ERCIP partners meet to revamp project validation process

Huntsville Center
Published July 13, 2018
Dominic Ragucci, program manager for the Energy Resilience and Conservation Investment Program, leads a group discussion as part of an ERCIP workshop at Idaho National Laboratory held June 12-14.

Dominic Ragucci, program manager for the Energy Resilience and Conservation Investment Program, leads a group discussion as part of an ERCIP workshop at Idaho National Laboratory held June 12-14.

IDAHO FALLS, Idaho – Huntsville Center’s Energy Resilience and Conservation Investment Program validation team members met with their ERCIP partners from throughout the Army for a workshop at Idaho National Laboratory June 12-14 to update the program’s guidance and requirements.

The purpose of ERCIP is to enable stakeholders to secure funding for military construction designed to increase energy efficiency, make use of renewable energy sources, reduce energy costs, and increase energy resilience and security.

Workshop participants represented the Army’s landholding commands: Installation Management Command, Army Materiel Command, the Army National Guard, the Army Reserve and the U.S. Army Corps of Engineers. Also present was a representative from the Office of the Assistant Chief of Staff for Installation Management, or OACSIM.

Before a stakeholder submits a project to the Office of the Secretary of Defense to compete for funding, it is the job of Huntsville Center’s ERCIP validation team to lend technical support and planning guidance by validating the project.

Dominic Ragucci, who serves as the ERCIP program manager and workshop lead, said he wanted to use the opportunity to revise and finalize the Army’s supplemental guidance for ERCIP and to revamp the process.

He said reconstructing the ERCIP process has become especially important in light of the Army’s new push for installations to become more energy-resilient and energy-secure.

Army Directive 2017-07 requires that every installation’s critical mission capabilities are protected from disruption or degradation. This includes each installation developing the capability of providing its own energy and water needs for at least 14 days.

“We were trying to make the ERCIP within the Army a whole lot better, and to meet those changes that have occurred,” Ragucci said. “We are also trying to make sure we’re better planners – from the installation level and upward – planning and programming the ERCIP projects, validating the ERCIP projects and executing ERCIP projects.”
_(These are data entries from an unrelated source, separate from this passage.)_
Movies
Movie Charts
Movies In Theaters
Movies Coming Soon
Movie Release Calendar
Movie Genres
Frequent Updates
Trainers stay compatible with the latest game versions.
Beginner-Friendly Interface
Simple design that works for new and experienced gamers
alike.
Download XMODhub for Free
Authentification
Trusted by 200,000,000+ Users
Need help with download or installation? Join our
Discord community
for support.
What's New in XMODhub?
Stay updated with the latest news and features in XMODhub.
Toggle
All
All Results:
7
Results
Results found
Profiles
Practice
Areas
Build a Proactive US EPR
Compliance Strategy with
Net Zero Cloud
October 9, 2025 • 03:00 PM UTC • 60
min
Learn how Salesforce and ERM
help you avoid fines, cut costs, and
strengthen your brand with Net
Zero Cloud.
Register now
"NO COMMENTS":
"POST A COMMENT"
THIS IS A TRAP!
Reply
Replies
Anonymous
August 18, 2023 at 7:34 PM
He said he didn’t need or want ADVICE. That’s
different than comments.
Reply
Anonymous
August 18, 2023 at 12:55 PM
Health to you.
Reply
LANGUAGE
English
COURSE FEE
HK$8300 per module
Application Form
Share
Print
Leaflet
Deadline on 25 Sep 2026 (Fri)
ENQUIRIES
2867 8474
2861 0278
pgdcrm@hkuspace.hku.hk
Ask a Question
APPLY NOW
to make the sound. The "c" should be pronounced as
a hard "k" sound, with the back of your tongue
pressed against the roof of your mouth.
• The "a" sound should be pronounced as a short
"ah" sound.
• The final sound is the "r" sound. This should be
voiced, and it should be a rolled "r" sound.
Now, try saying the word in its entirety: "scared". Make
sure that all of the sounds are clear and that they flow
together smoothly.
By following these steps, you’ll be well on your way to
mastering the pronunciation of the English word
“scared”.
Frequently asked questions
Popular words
Because Army Directive 2017-07 necessitates backup power systems that may not save an installation money in the same way as an always-connected, continuously running power system, Ragucci said another major change in the ERCIP process was revising lifecycle-cost analysis.

“Before, we had to meet a certain minimum savings-to-investment ratio, but because of the focus of energy resilience and security, it is difficult trying to achieve that type of savings,” Ragucci said.

Essentially, he added, energy resiliency and security means installations are backing up back-up systems, and trying to justify the savings in that context can be challenging.

Ragucci said Idaho National Laboratory was this year’s choice as the site of the workshop because INL is a key component of the ERCIP team and have on-site examples of emerging energy technologies. Three Department of Energy representatives at INL hosted and participated in the workshop.

Sarah Mandes, the Army program manager for ERCIP with OACSIM, provided guidance to energy managers in attendance and to gather information to improve the program with these changes in mind.

“They all support the ERCIP program as a lead for the Army, trying to improve the program and improve the process for how we plan, program and validate the projects so that we’re developing good projects for the Army and, on the execution side, that we’re reducing changes during execution,” said Mandes.

“I’m trying to impart to them the emphasis on energy resilience and the need to have better defined costs and scopes so that we have less volatility in the program, and better collaboration among the Corps of Engineers stakeholders on the execution side, on the programming side, and with command-level engagement,” Mandes added.

She said the next step is implementing the changes “over the course of weeks, months and years.”

“It went very well,” Mandes said of the workshop. “It was very constructive. We got a lot of good input and a lot of good collaboration.”

“Everyone is now more accountable for their particular project, and we’ve developed a good, solid process and good starting point to meet the new focus of ERCIP,” Ragucci said. “That, to me, is a success. The next steps are to finalize everything we did during the workshop.

“And then we’ll continue this dialogue and these workshops and still bringing everyone together,” Ragucci added. “There’s still going to be lots to learn and new ways of doing business.”